While the danger of being on the president’s bad side is seen as a major source of concern for brands, the potential negative effects of artificial intelligence pose an even greater reputational threat.

That’s the consensus of the Global Situation Room’s Global Risk Advisory Council in the Q4 2025 edition of its Reputation Risk Index, which put AI at the top of its list and moved Donald Trump (who was at #1 in Q3) into second place.

On a scale from 1 to 10 (10 representing the most severe threat), 77 percent of the Council members said AI misuse is a major risk, ranking it at a “6” or above. More than half (53 percent) ranked it at “8” or higher.

“As AI regulation lags behind the technology’s maturation,” the report notes, “harmful applications—from biased decision-making to manipulative use—are rampant.”

The Reputation Risk Index cautions organizations against using AI without adequate oversight, saying that the result can be “immediate damage to their credibility and perhaps lasting damage to their most valuable asset: public trust.”

GSR Reputation Risk Ranking

When it comes to the power of a thumbs-down from the president, things are, as might be expected, more divided.

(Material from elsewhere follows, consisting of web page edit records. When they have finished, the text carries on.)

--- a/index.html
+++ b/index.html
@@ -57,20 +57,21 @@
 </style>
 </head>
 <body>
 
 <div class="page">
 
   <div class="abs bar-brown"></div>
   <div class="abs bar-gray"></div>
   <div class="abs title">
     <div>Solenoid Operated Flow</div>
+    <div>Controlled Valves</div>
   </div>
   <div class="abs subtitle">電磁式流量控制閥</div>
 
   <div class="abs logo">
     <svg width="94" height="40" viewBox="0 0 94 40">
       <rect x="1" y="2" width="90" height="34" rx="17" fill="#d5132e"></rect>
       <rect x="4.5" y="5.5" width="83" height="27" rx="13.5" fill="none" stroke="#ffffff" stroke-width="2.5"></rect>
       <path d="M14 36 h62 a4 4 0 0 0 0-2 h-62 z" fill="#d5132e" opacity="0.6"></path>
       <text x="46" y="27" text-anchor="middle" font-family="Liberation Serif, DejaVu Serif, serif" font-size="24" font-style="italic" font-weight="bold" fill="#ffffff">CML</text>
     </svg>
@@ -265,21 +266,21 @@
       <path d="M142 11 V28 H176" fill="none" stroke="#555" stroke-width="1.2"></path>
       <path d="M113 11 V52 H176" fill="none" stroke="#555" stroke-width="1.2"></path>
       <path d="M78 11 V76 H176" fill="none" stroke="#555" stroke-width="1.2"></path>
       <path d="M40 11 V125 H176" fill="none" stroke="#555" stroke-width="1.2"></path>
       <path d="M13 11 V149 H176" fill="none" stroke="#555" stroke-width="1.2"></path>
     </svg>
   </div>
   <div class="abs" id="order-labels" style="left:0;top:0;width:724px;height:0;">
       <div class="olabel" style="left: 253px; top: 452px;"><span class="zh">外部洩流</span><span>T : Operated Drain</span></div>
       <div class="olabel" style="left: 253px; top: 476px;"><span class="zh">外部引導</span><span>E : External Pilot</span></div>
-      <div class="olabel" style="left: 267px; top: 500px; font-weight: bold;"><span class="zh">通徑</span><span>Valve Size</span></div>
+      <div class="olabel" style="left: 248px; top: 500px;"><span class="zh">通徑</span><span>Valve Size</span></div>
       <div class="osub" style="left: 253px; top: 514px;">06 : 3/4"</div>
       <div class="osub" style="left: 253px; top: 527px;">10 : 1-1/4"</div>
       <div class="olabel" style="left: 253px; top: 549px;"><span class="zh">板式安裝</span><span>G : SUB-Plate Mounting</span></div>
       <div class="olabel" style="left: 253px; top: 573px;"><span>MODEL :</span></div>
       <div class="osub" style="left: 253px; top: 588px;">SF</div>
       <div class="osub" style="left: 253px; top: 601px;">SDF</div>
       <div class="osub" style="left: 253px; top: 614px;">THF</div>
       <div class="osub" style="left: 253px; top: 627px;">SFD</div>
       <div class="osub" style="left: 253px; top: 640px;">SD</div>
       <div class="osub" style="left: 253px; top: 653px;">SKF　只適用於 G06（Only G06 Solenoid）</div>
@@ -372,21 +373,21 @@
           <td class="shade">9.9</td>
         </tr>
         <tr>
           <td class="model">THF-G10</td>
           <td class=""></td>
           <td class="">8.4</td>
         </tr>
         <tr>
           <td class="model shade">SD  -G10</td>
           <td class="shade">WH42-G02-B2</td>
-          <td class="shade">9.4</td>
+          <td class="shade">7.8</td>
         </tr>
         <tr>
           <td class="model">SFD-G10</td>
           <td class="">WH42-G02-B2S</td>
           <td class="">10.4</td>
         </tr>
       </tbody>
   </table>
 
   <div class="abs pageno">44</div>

While more than half (51 percent) put his risk ranking at “9” or “10,” a full 15 percent gave him a score of “1,” indicating the lowest level of reputational threat.

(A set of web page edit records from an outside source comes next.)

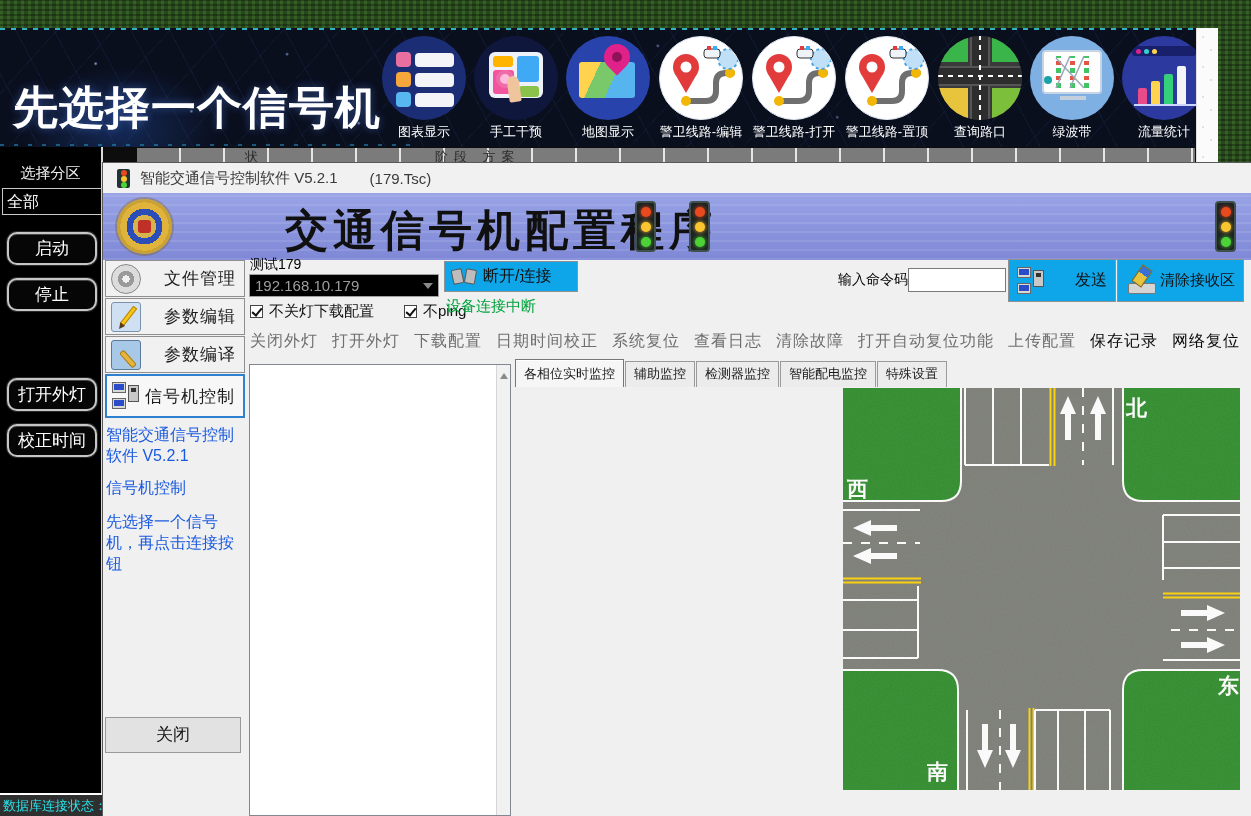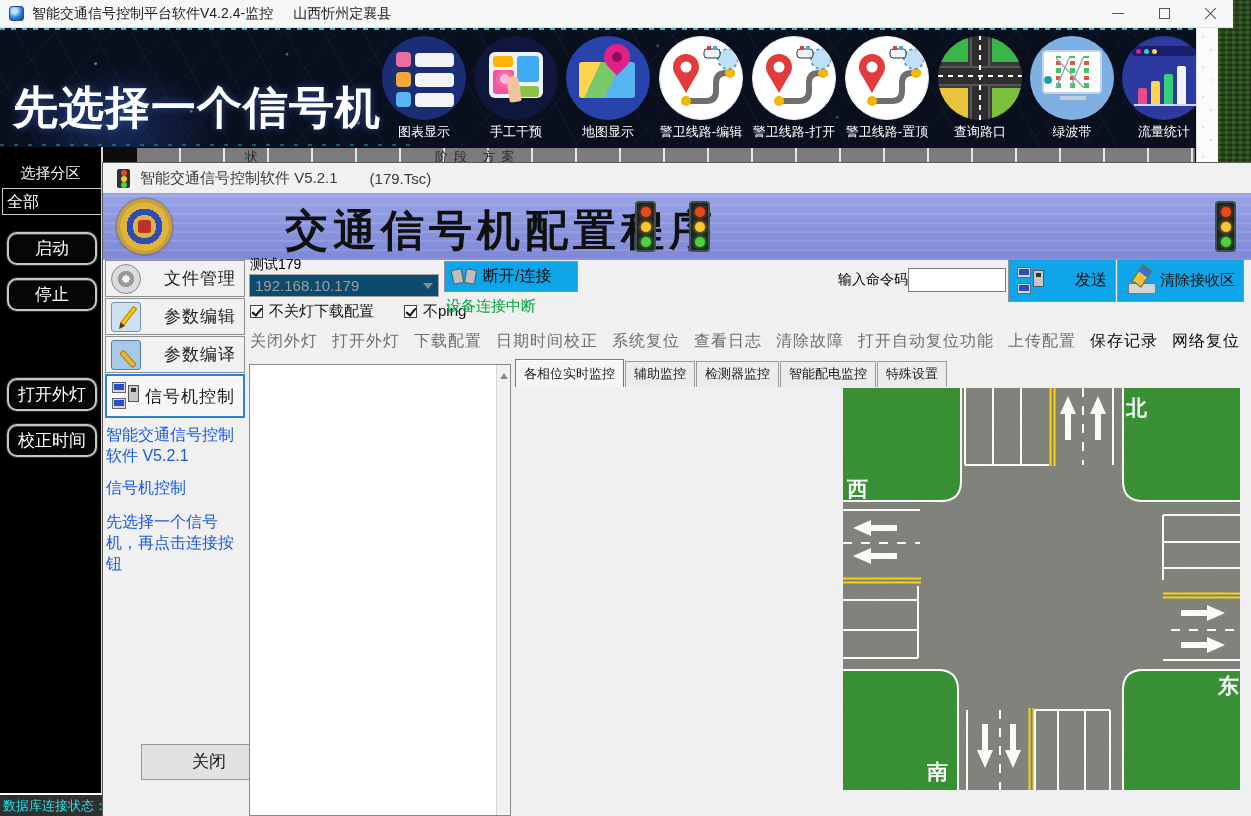--- a/index.html
+++ b/index.html
@@ -141,28 +141,28 @@
   .pencil{ position:absolute; left:14px; top:2px; width:5px; height:22px; background:#f5c518; border:1px solid #b8860b; transform:rotate(38deg); }
   .pencil::after{ content:''; position:absolute; left:-1px; bottom:-6px; border-left:3px solid transparent; border-right:3px solid transparent; border-top:6px solid #5a3a1a; }
   .env{ background:#a8c8e8; border:1px solid #5a7a9a; border-radius:3px; }
   .wrench{ position:absolute; left:13px; top:8px; width:6px; height:20px; background:#e8b53c; border:1px solid #a87a10; border-radius:2px; transform:rotate(-42deg); }
   .comp{ position:absolute; width:14px; height:11px; background:#d8d8d8; border:1px solid #666; }
   .comp::after{ content:''; position:absolute; left:1px; top:1px; right:1px; bottom:2px; background:#2a4cc8; }
   .dev{ position:absolute; left:16px; top:4px; width:11px; height:17px; background:#c8c8c8; border:1px solid #555; }
   .dev::after{ content:''; position:absolute; left:2px; top:2px; width:5px; height:4px; background:#333; }
 
   .info-txt{ position:absolute; left:3px; width:142px; color:#1a5ae0; font-size:16px; line-height:21px; }
-  .btn-close-dlg{ position:absolute; left:2px; top:581px; width:136px; height:36px; background:#e2e2e2; border:1px solid #999; font-size:17px; color:#111; text-align:center; line-height:34px; cursor:pointer;margin-left:36px; }
+  .btn-close-dlg{ position:absolute; left:2px; top:554px; width:136px; height:36px; background:#e2e2e2; border:1px solid #999; font-size:17px; color:#111; text-align:center; line-height:34px; cursor:pointer; }
 
   .listbox{ position:absolute; left:146px; top:201px; width:262px; height:452px; background:#fff; border:1px solid #828790; }
   .lb-scroll{ position:absolute; right:0; top:0; width:14px; height:100%; background:#f1f1f1; border-left:1px solid #d5d5d5; }
   .lb-up{ position:absolute; top:4px; left:3px; width:0; height:0; border:4px solid transparent; border-bottom:6px solid #8a8a8a; }
 
   .fld-label{ position:absolute; font-size:14px; color:#000; }
-  .combo{ position:absolute; left:146px; top:111px; width:190px; height:23px; background:#0c4a6e; border:1px solid #a0a0a0; font-size:15px; color:#9e9e9e; line-height:21px; padding-left:5px; }
+  .combo{ position:absolute; left:146px; top:111px; width:190px; height:23px; background:#000000; border:1px solid #a0a0a0; font-size:15px; color:#9e9e9e; line-height:21px; padding-left:5px; }
   .combo .chev{ position:absolute; right:5px; top:8px; width:0; height:0; border:5px solid transparent; border-top:6px solid #8a8a8a; }
   .chk-row{ position:absolute; left:147px; top:139px; display:flex; align-items:center; gap:6px; }
   .chk{ width:13px; height:13px; background:#fff; border:1px solid #444; position:relative; cursor:pointer; }
   .chk::after{ content:''; position:absolute; left:3px; top:0px; width:4px; height:8px; border-right:2px solid #111; border-bottom:2px solid #111; transform:rotate(40deg); }
   .chk-lbl{ font-size:15px; color:#111; }
   .btn{ background:#0ea5e9; border:1px solid #919191; display:flex; align-items:center; cursor:pointer; }
   .btn-connect{ position:absolute; left:341px; top:98px; width:134px; height:31px; padding:0 6px; gap:6px; }
   .plug{ position:relative; width:26px; height:20px; }
   .plug::before,.plug::after{ content:''; position:absolute; top:2px; width:9px; height:13px; background:#bdbdbd; border:1px solid #555; border-radius:2px; }
   .plug::before{ left:1px; transform:rotate(-12deg);} .plug::after{ left:14px; transform:rotate(10deg);}
@@ -187,36 +187,20 @@
   .tab{ font-size:13px; color:#1a1a1a; padding:3px 8px 4px; border:1px solid #9a9a9a; border-bottom:none; background:#ececec; margin-right:1px; cursor:pointer; }
   .tab.active{ background:#f6f6f6; padding-top:5px; border-color:#777; box-shadow:inset 0 1px 0 #fff; }
 
   .intersection{ position:absolute; left:740px; top:225px; width:397px; height:402px; }
 </style>
 </head>
 <body>
 
 <div class="screen">
 
-  <div class="abs titlebar">
-    <div class="app-ico"></div>
-    <div class="tb-title">智能交通信号控制平台软件V4.2.4-监控</div>
-    <div class="tb-region">山西忻州定襄县</div>
-    <div class="tb-btns">
-      <div class="tb-btn">
-          <div class="gl-min"></div>
-        </div>
-      <div class="tb-btn">
-          <div class="gl-max"></div>
-        </div>
-      <div class="tb-btn">
-          <div class="gl-close"></div>
-        </div>
-    </div>
-  </div>
 
   <div class="abs banner">
     <div class="banner-title">先选择一个信号机</div>
 
     <div class="tool" style="left:378px">
       <div class="circ ic-chart">
         <i class="b1" style="top:16px;background:#e86fa0"></i>
           <i class="b2" style="top:17px"></i>
         <i class="b1" style="top:36px;background:#f6a73c"></i>
           <i class="b2" style="top:37px"></i>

Nonetheless, the report said that negative attention from President Trump and other high-profile politicians “can trigger regulatory investigations, customer boycotts, and market volatility that operate outside of standard business frameworks.”

The remainder of the top 10 includes such issues as data privacy violations (#3), child safety/harm (#4), anticompetitiveness/antitrust (#5) and fraud (#6).

A few risks dropped out of the top 10, such as CEO controversy, organizational ethics failures, Elon Musk and racial discrimination.

The index also revealed a drop in the public perception of global health companies. Almost three-quarters (71 percent) of Council members said trust in the pharmaceutical industry had “declined dramatically” in 2025.

A large majority also think that medicines and vaccines will be on the hot seat in the coming year. Over nine in 10 think that political attacks on those will rise in 2026, with more than three quarters (77 percent) thinking it is at least “somewhat likely” that Trump administration anti-vaccine policies will spread to other countries.

“These risks don’t exist in isolation and the stakes are higher than ever,” said Global Risk Advisory Council chair Isabel Casillas Guzman. “Public perception and trust can shift in the blink of an eye. The old playbook for managing reputational risk is officially obsolete.”